### To do
Write out the listing below verbatim, from its first line down through the line containing "1: (377, 1043)", and omit the picture.

• • •

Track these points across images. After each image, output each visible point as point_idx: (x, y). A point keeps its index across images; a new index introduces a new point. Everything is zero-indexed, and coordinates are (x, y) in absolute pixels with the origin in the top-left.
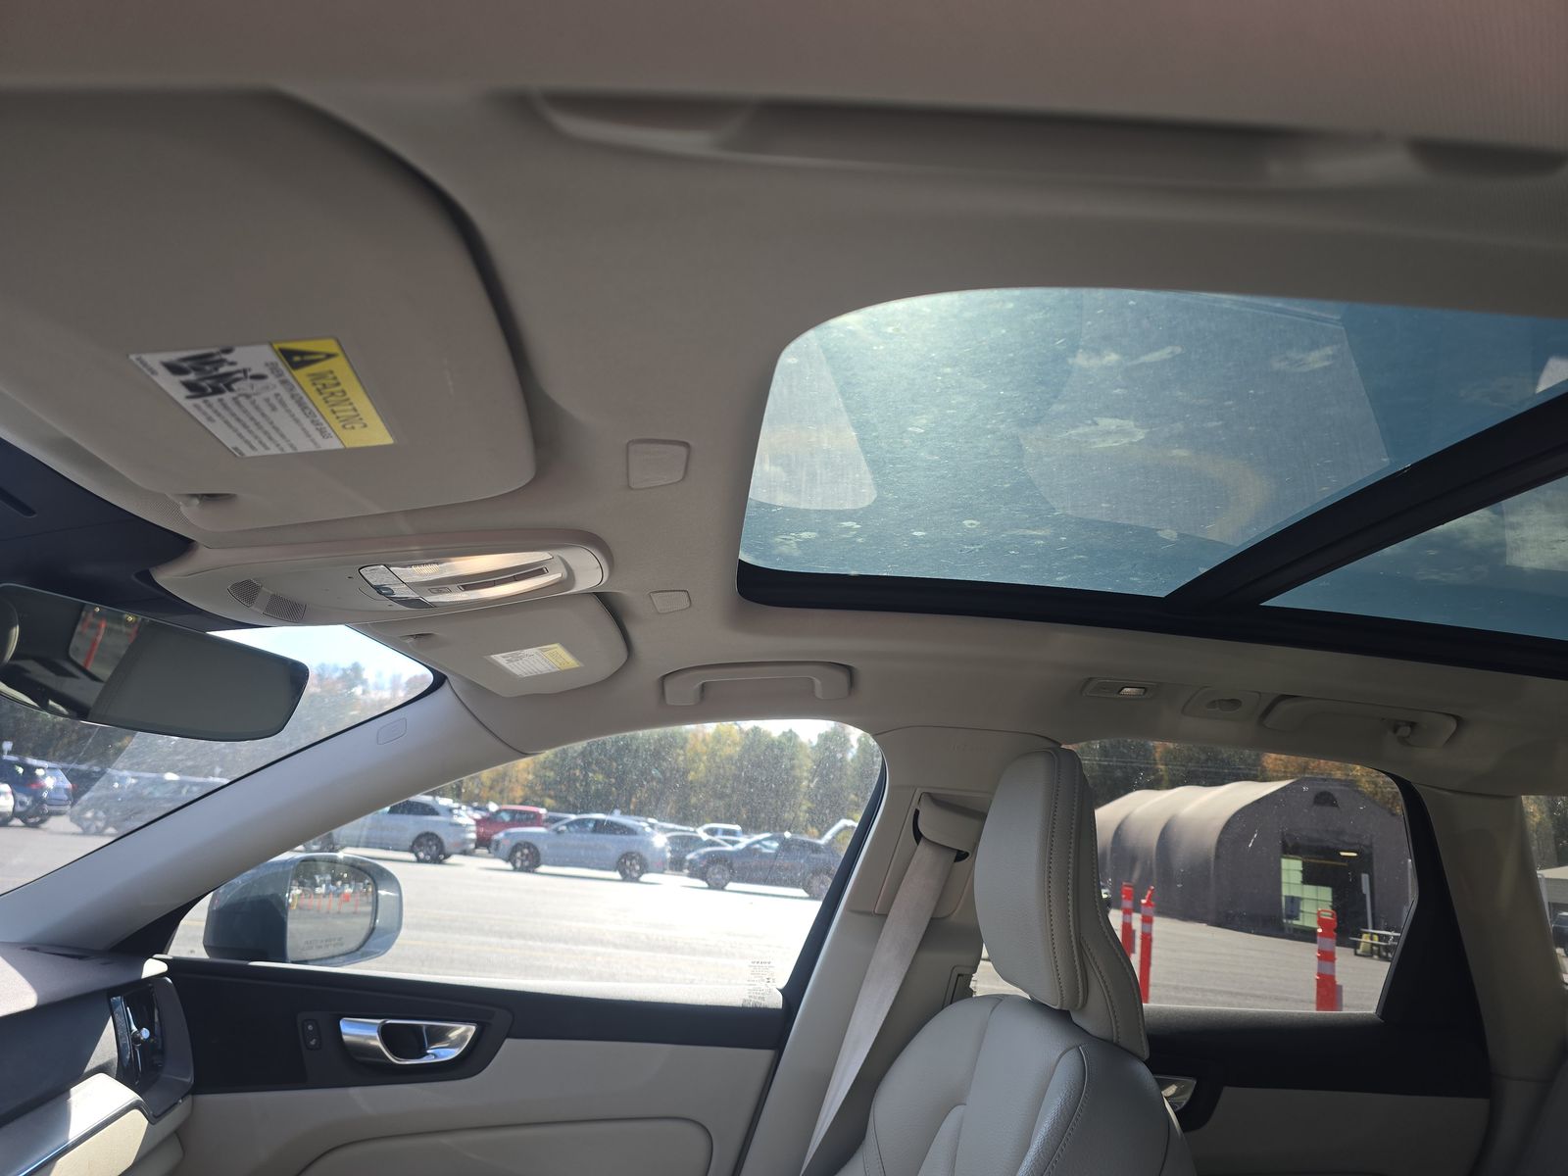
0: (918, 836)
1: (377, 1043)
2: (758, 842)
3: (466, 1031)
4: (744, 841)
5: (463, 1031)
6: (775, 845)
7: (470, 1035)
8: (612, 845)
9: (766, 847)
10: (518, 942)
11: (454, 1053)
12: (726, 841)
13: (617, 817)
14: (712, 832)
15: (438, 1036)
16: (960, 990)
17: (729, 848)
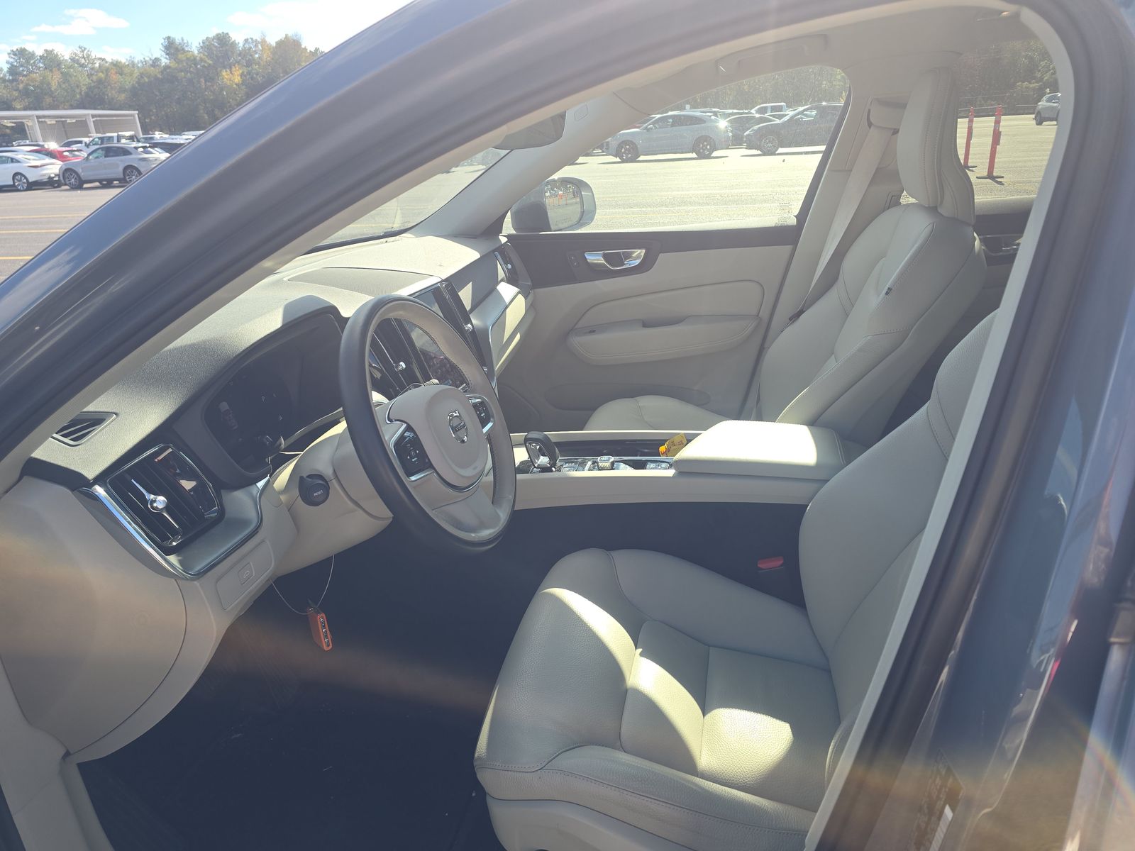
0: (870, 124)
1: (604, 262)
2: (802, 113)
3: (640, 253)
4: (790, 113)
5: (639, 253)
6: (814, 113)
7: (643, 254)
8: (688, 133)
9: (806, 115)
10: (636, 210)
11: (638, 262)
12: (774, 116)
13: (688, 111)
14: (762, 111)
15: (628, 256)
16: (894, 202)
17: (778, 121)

• • •

### Written response
Track these points across images. After each image, output each visible point as point_idx: (x, y). A point keeps its index across images; a new index introduces a new point. Everything is zero-indexed, and coordinates are (x, y) in absolute pixels with the origin in the top-left.
0: (918, 836)
1: (377, 1043)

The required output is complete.